● **Указание 1**:
Определите, согласуются ли с приведённым текстом утверждения (a), (b) и (c), и для каждого ответьте «да» или «нет», дословно процитировав решающие слова текста.
(a) Иосиф пришёл на выступление позже назначенного часа.
(b) Выступление продолжалось почти четыре часа.
(c) Иосиф принял предложенный ему «беломор».
● **Указание 2**: Перепишите слово в слово отрывок приведённого текста между словами «Этот портрет публиковался» и «портрет – портрет Поэта.», включая их.
● **Указание 3**:
Ответьте на вопросы по приведённому тексту:
(a) В каком году появился следующий портрет?
(b) Как представилась Иосифу дочка рассказчика?
(c) На чью просьбу прочитать стихи Иосиф откликнулся немедленно и радостно?

● **Приведённый текст**:
== == ==
Однако следующий портрет, который я решился назвать «портретом», появился не скоро, через двадцать лет после первого, в 1988 году.
В те годы Иосиф редко выступал перед соотечественниками – такие чтения буквально можно было пересчитать по пальцам, – и я долго уговаривал его выступить в Сан-Франциско. С третьей или четвертой попытки я его уломал, потом он капризничал, выбирая место: («В этом зале я не буду – я ничем не хочу быть им обязанным». «В квартире? Вы же предлагаете выступление, Миша»), – но явился он сильно заранее, минут за тридцать-сорок до назначенного часа, собранный, напряженный, почти ощетиненный. Мы вчетвером – моя жена, сын, дочка и я – готовили зал, и больше никого еще не было. Иосиф вошел, сдернул с головы кепку и сказал: «Ну, естественно. Кому это нужно». Не знаю, до какого градуса могло сползти его настроение в следующие секунды; по-моему, дело тут спасла моя дочка, которая шагнула к Иосифу и, протягивая руку, представилась: «Марина». Вы бы видели эту улыбку! Через какое-то время стал собираться народ, потом появилась старинная приятельница Иосифа, навстречу которой он двинулся, улыбаясь уже совершенно лучезарно.
Объявлений не было, я обзвонил знакомых, те – своих знакомых, ну, и так далее; в результате народу в маленький зал набилось больше, чем он мог вместить. Аудиторию Иосиф оглядел исподлобья, но очень быстро оттаял (опять же не без женского участия: стихи, попрошенные каким-то представителем мужской части аудитории, он читать отказался, но немедленно и радостно откликнулся на просьбу Ирины, моей жены) – и дальше уже читал, не останавливаясь. «Ну, давайте передохнем, – говорил он. – Старинный русский способ: вопросы и ответы». Он закуривал, отвечал на пару вопросов, а потом, почти смущенно предлагал: «Ну, еще одно стихотворение?..»
Все это продолжалось без малого четыре часа, «честерфильд» кончился, аудитория снабжала Иосифа Александровича сигаретами (кто-то предложил «беломор», но Иосиф отказался), и это было лучшее его выступление, которое я видел в своей жизни.
Я в тот вечер снял много, однако выбрал свой кадр без труда. Со мной нередко бывает что во время съемки я какой-то кадр отмечаю. Но, как правило, разглядывая через день-другой фотографии, я не нахожу в них той магии, которая заставила меня спустить затвор. То ли она испарилась, то ли померещилась.
А здесь она была.
Этот портрет публиковался потом множество раз, и один литератор, живущий в Нью-Йорке, как-то написал мне: «Вы обнажили то, что сам Иосиф скрывает, – его доброту».
Портрет улыбающегося – губы птичкой – человека вытеснил с моей стены тот старый портрет – портрет Поэта.
== == ==
● **Исходные данные**:
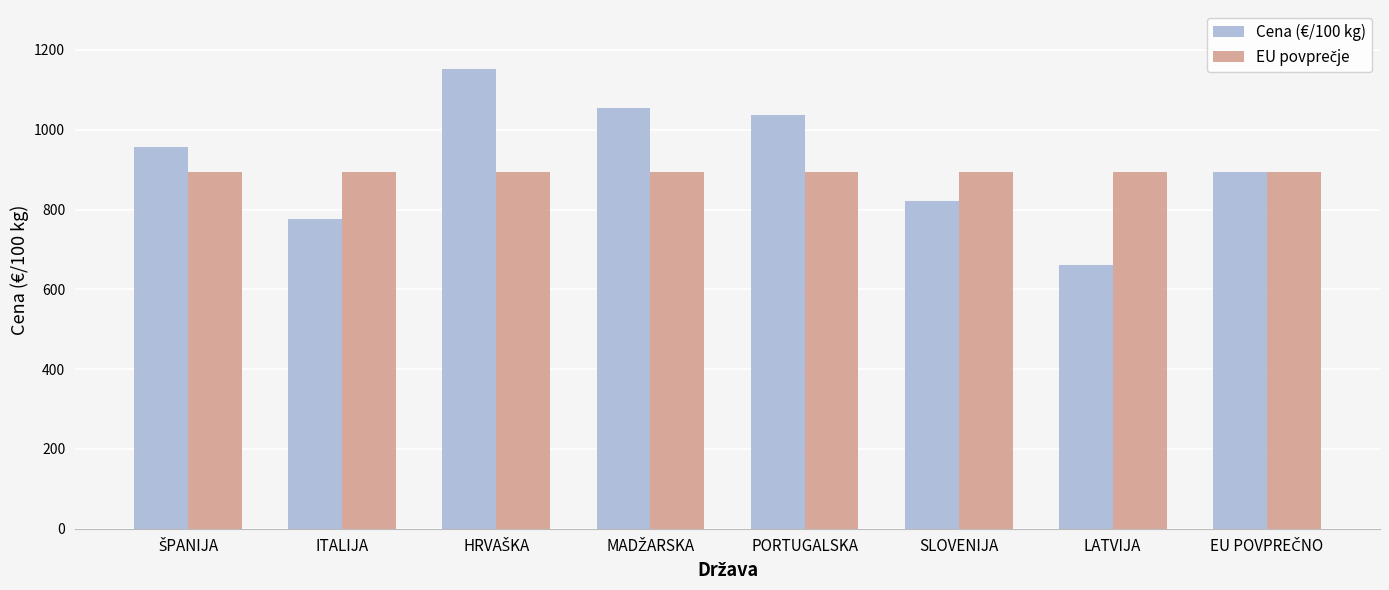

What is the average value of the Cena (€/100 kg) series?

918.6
== == ==
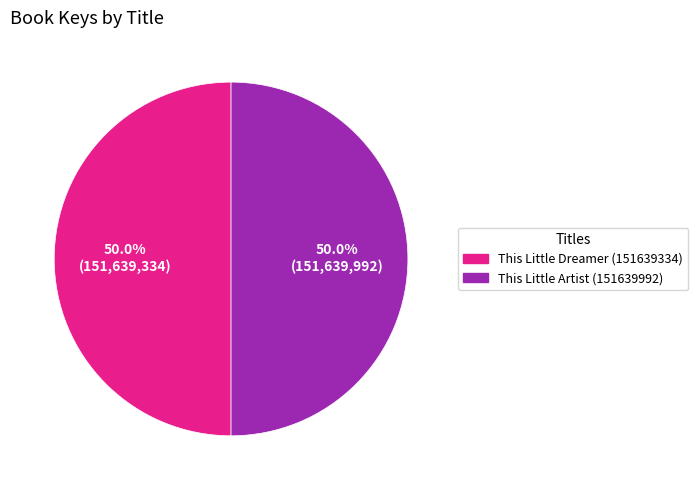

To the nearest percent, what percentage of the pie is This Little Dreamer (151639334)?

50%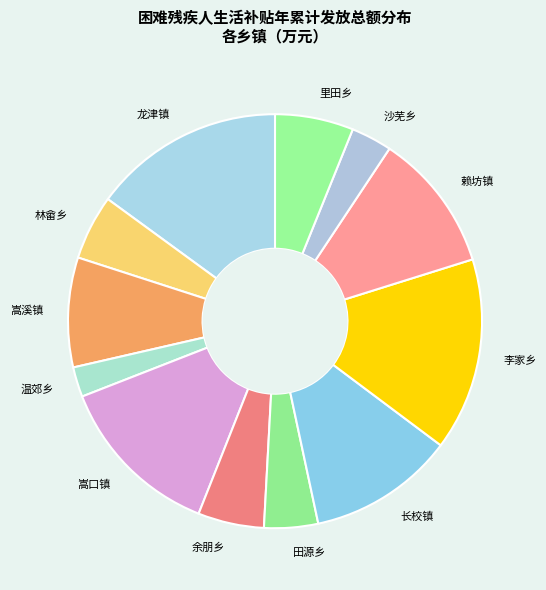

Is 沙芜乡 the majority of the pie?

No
== == ==
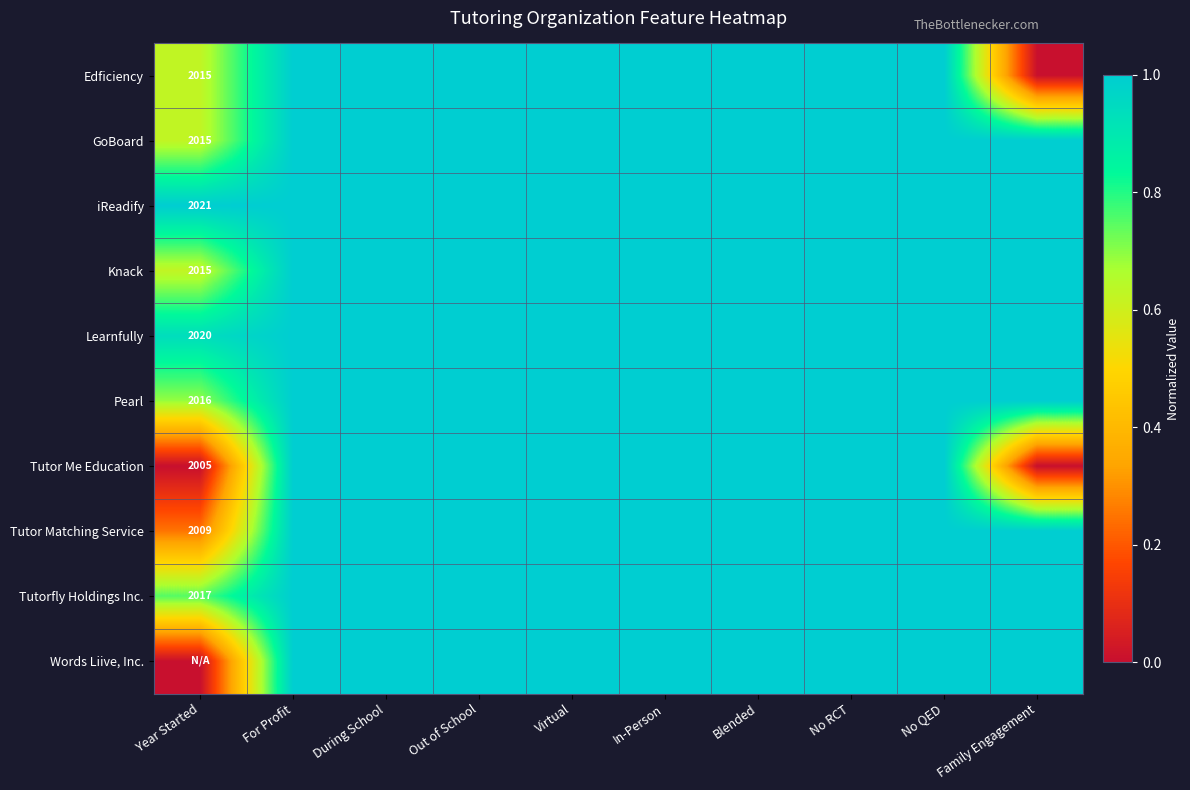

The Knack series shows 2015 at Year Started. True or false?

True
== == ==
● **Ответ на задание 1**:
(a) Нет: «явился он сильно заранее, минут за тридцать-сорок до назначенного часа».
(b) Да: «Все это продолжалось без малого четыре часа».
(c) Нет: «кто-то предложил „беломор“, но Иосиф отказался».

● **Ответ на задание 2**:
Этот портрет публиковался потом множество раз, и один литератор, живущий в Нью-Йорке, как-то написал мне: «Вы обнажили то, что сам Иосиф скрывает, – его доброту».
Портрет улыбающегося – губы птичкой – человека вытеснил с моей стены тот старый портрет – портрет Поэта.

● **Ответ на задание 3**:
(a) В 1988 году.
(b) «Марина».
(c) На просьбу Ирины, жены рассказчика.